Конторщик выдал ей три рубля — недельный заработок.
Степанида без напарницы совсем замучилась. Пятьдесят шкур в чану — вытащить надо, да отнести на промывку, да столько же принести от соковых барабанов для новой закладки. А каждая конина около пуда тянет. Всего-то, значит, сто пудов перетащи. А потом старую одубину — использованное корье — вынести и новой запастись. А уж потом клади каждую шкуру да корьем пересыпай. Вот сколько работы!
— Пойдем, кума, к соковым, — сказала Степанида устало.
Потаскала Кулина от соковых — живот заболел, невмоготу. Села возле чана — красный туман в глазах. Потом отпустило. «Уж не началось ли? — подумала она испуганно. — Что-то не похоже на прежние разы».
Пошли опять со Степанидой к соковым — по дороге снова схватило. Перетерпела, однако следующую ношу несла, не ощущая уже ничего, кроме боли, словно все ее тело состояло теперь из одного этого живота, пронизанного нарастающей болью. Не донесла несколько шагов и брякнулась на пол, прямо в лужу.
— Э-э, бабонька, да что это с тобой? — Степанида склонилась над ней.
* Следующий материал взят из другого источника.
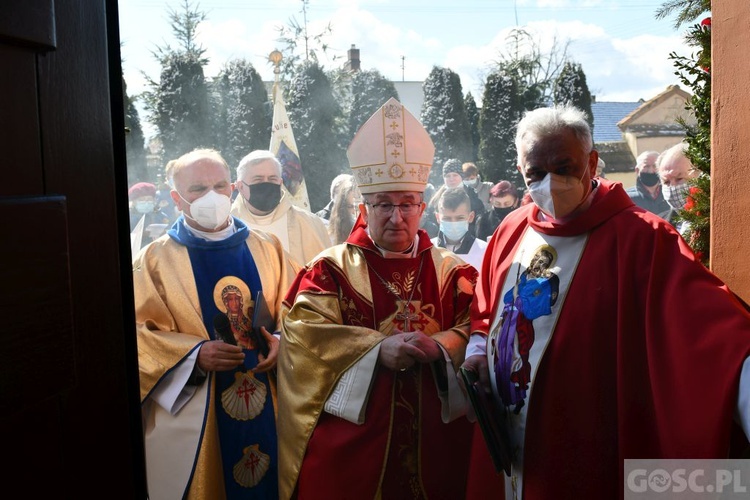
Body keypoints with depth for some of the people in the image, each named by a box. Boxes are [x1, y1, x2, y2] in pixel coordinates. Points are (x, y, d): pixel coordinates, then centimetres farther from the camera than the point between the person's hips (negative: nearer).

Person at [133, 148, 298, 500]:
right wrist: (194, 354, -19)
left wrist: (282, 342, -12)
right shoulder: (154, 260, -2)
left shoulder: (267, 249, 6)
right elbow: (140, 334, -5)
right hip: (192, 414, -2)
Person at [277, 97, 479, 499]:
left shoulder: (452, 270, 8)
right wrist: (377, 349, -21)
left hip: (434, 440, 2)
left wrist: (438, 346, -21)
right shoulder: (331, 267, 2)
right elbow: (304, 334, -10)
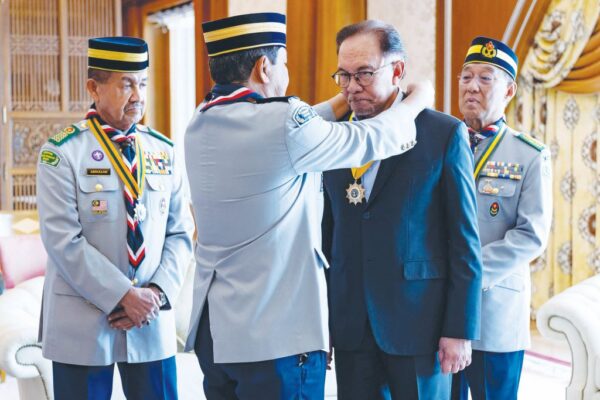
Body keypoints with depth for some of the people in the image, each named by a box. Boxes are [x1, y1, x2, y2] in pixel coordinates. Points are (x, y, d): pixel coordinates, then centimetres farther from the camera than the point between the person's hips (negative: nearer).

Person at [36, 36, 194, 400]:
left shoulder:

Подошла бабка Маруха — маленькая и худенькая, но на работу цепкая, проворная. Когда случаются роды прямо на заводе, она принимает ребенка.
— Уж не началось ли? — спросила она.
— Ох, началось, видно, бабы…
Кулина с трудом поднялась и, отойдя в сторону, села на корзину с корьем.
— Попросись у приказчика, — посоветовала Лиза Пыпкина. — Может, он, ирод, жалость поимеет, отпустит домой?
На нее зашикали:
— Что ты! С ума сошла!
Сама Лиза тоже понимала, что эта затея бесполезная, но уж больно жаль было подругу.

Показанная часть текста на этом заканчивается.